くじらのだいすけ/天野祐吉・作 梶山 俊夫・絵/福音館書店/1967年
「むかしむかし」と、昔話風ですが、クジラが山にいたころとはじまり、海で暮らすようになったという由来話でもなさそうです。
おおきなクジラが、歩くと山がゆれて、みんなに迷惑をかけるからと何十年もじっと、すわったきり。
山のお祭りの日、はっくしょんと、おおきなくしゃみをすると、やぐらも提灯も、動物たちもすっとんでしまいます。
「だいじなみんなのお祭りをだいなしにしてしまった」となげくクジラでしたが、カラスが「わざとしたんじゃない」となぐさめ、クジラがカラスと、どしんどしんと歩き出し、いったさきは海。

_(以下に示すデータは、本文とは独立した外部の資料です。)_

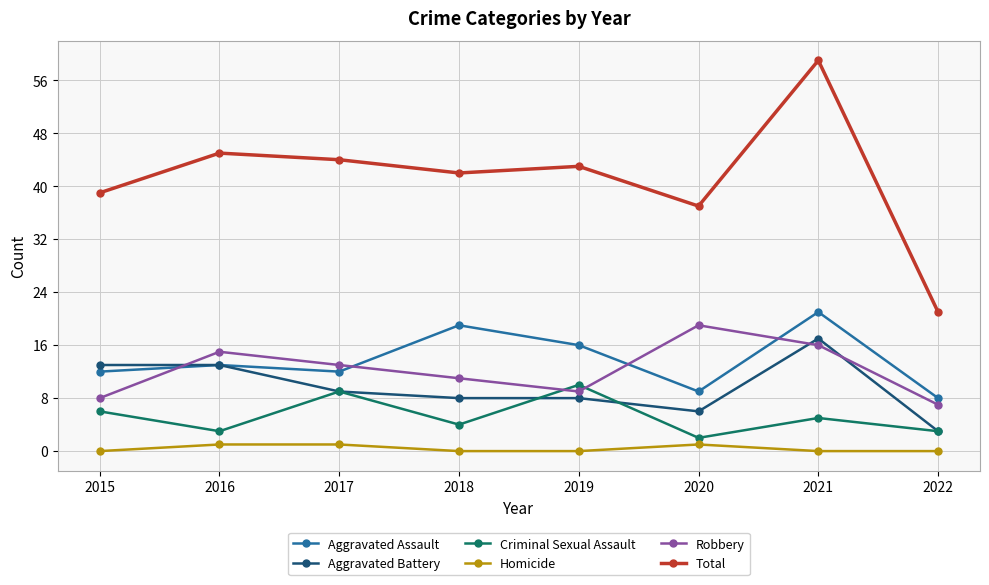

The Criminal Sexual Assault series shows 9 at 2015. True or false?

False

クジラにふきとばされた動物たちが、おこっていないぞ!とよびかけても、クジラにはよく聞こえず、おこって追いかけてきたに違いないと、クジラのだいすけは、舟で逃げ出します。しかし、その舟が小さすぎて壊れてしまい、海の底へ。
ところが海の中で、からだがかるくなり、すうーっとうかぶと、すいすい進み始めます。
ひろい海で、だれにも迷惑をかけないからと泳ぎ始めたクジラに、みんなは、いつまでも元気にくらせよとよびかけます。
みんなの気持ちはクジラにつたわったようですよ。
動物たちにとって、クジラの背中はすべり台になったり、大きな体はかくれんぼするのに格好の場所だったので、山でも人気者でしたが、やっぱりクジラは海かな!
「これからもなかよくしような」という優しい動物たち。
でもでも、誰に気兼ねすることなく暮らせるのが一番のようです。
動物たちがもつ提灯が印象にのこりました。